BEGIN DATA EXCERPTS

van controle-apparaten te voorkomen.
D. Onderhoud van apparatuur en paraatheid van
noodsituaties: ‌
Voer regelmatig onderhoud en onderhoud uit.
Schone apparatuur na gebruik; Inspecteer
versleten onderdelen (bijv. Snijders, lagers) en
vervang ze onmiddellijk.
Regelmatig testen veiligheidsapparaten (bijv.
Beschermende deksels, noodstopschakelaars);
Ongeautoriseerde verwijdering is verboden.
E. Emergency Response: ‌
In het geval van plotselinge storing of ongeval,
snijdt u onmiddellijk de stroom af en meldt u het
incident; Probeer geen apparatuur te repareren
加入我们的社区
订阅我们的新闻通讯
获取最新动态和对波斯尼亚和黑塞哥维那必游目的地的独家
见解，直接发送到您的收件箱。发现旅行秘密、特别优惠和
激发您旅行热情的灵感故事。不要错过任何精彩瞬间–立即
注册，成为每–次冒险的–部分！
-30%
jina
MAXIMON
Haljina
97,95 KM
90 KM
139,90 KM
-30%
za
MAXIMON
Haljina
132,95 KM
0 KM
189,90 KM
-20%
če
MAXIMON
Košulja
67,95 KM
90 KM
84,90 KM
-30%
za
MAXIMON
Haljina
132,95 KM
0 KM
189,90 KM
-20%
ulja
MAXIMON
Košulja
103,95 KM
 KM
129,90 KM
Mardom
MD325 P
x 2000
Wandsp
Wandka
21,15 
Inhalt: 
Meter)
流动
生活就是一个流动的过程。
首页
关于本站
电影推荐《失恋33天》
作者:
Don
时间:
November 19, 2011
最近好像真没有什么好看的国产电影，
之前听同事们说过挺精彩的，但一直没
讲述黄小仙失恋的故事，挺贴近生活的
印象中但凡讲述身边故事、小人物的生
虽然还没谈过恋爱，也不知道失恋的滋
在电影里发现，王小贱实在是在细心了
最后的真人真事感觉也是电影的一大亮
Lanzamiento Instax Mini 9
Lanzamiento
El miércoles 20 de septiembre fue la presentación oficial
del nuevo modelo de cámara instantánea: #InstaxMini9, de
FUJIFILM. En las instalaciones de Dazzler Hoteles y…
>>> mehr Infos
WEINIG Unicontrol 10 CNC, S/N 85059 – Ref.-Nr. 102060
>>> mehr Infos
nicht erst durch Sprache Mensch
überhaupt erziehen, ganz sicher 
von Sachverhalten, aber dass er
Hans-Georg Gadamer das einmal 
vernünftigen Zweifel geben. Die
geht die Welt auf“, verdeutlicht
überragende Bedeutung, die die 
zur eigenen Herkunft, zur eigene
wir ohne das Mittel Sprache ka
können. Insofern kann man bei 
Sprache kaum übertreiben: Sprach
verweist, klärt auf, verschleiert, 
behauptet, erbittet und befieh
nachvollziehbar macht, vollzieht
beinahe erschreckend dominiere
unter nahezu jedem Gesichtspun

END DATA EXCERPTS

TASK OBJECTIVE: Report each line of the records that holds the word "Sprache".

THE ANSWER:
nicht erst durch Sprache Mensch
wir ohne das Mittel Sprache ka
Sprache kaum übertreiben: Sprach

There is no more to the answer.